Pelosi chose each member wisely. The committee’s chair, Rep. Bennie Thompson, didn’t have a national profile before Pelosi tapped him for this assignment. But he has chaired or been the ranking member on the House Homeland Security Committee for the past 20 years.
“He’s somebody who has dealt with issues of classified material and what’s dangerous or damaging to national security. He wasn’t learning this stuff on the job. She wanted him there for that reason,” says Lawrence, whose forthcoming book, Arc of Power: Politics and Policy in the Pelosi era 2005-2010 will be out in November.
“This is a tough group of people,” Lawrence says of the Jan. 6 panel.
There are three lawyers among the Democrats, Reps. Zoe Lofgren, Adam Schiff, and Jamie Raskin; a Navy veteran in Rep. Elaine Luria; the vice-chair of the Democratic Caucus, Rep. Pete Aguilar of California; and Rep. Stephanie Murphy, a fiscal moderate, member of the Blue Dogs, who is not running for re-election.
Representing the Republicans are Vice-Chair Lynne Cheney—who was stripped of her leadership role for defying party orthodoxy and rejecting Trump’s Big Lie—and Rep. Adam Kinzinger—an Iraq and Afghanistan war veteran who also broke with his own party following Trump’s attempt to steal the 2020 election (Kinzinger is retiring after this term). They’ve got nothing to lose anymore, politically, so they’re prepared to follow the facts wherever they lead.
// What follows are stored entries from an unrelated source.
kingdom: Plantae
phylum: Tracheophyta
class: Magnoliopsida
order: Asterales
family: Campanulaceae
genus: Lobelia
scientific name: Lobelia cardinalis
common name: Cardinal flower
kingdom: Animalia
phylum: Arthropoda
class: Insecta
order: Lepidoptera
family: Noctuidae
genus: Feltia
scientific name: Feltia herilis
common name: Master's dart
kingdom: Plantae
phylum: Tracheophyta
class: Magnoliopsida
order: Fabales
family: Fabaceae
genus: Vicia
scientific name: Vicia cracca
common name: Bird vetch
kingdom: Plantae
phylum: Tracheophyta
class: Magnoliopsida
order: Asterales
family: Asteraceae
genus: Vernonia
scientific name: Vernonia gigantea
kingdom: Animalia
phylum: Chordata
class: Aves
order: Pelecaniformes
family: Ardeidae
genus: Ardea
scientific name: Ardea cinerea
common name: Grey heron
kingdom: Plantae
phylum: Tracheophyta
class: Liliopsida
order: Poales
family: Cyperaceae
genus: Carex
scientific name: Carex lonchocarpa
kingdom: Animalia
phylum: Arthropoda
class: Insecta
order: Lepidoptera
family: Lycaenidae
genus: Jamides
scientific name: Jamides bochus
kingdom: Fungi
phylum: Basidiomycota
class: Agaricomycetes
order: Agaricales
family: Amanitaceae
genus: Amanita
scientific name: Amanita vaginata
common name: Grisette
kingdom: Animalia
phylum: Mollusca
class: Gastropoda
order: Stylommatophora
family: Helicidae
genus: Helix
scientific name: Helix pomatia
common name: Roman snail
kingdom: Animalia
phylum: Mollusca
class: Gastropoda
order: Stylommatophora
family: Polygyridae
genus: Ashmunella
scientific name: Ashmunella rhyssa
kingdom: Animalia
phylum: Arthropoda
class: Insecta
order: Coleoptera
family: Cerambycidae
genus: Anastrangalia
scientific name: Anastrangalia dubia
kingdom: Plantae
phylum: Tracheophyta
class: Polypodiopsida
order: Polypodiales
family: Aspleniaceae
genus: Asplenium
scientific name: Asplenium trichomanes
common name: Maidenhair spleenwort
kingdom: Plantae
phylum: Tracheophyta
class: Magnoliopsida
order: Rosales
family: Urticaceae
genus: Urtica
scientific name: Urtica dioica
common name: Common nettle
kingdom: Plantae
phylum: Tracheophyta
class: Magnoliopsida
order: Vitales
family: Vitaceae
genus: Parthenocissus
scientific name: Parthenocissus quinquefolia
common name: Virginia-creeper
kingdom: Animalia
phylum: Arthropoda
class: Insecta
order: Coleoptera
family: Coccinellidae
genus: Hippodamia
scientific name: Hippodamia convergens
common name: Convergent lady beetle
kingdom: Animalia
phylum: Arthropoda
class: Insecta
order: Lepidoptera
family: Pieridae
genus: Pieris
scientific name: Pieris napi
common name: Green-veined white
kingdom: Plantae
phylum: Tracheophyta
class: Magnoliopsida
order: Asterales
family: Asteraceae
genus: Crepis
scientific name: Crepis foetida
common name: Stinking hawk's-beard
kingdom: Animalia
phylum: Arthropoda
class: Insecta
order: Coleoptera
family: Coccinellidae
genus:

Former House Speaker Newt Gingrich on Sunday morning predicted on Fox News that if Republicans take control of Congress: “The wolves are gonna find out that they’re now sheep, and they’re the ones who—in fact, I think—face a real risk of jail for the kind of laws they’re breaking.” This is a direct threat of political retribution toward members of Congress.
Cheney tweeted in response: “A former Speaker of the House is threatening jail time for members of Congress who are investigating the violent January 6 attack on our Capitol and our Constitution. This is what it looks like when the rule of law unravels.”
This is no Benghazi Committee, the hapless GOP-led group that grilled former Secretary of State Hillary Clinton for 11 hours in 2015 to rough up her poll numbers but in the end found nothing they could actually pin on her.
The GOP’s decision to sit out the Jan. 6 Committee “will come back to bite them,” says Lawrence. “If they had someone on the inside, they could have slammed it as a Democratic witch hunt.” But Cheney and Kinzinger are still conservative Republicans. With them on the committee, there is no partisan out for the GOP.
And now the committee can do its patriotic duty and dig up as much truth as possible about what led to one of the worst assaults on our democracy.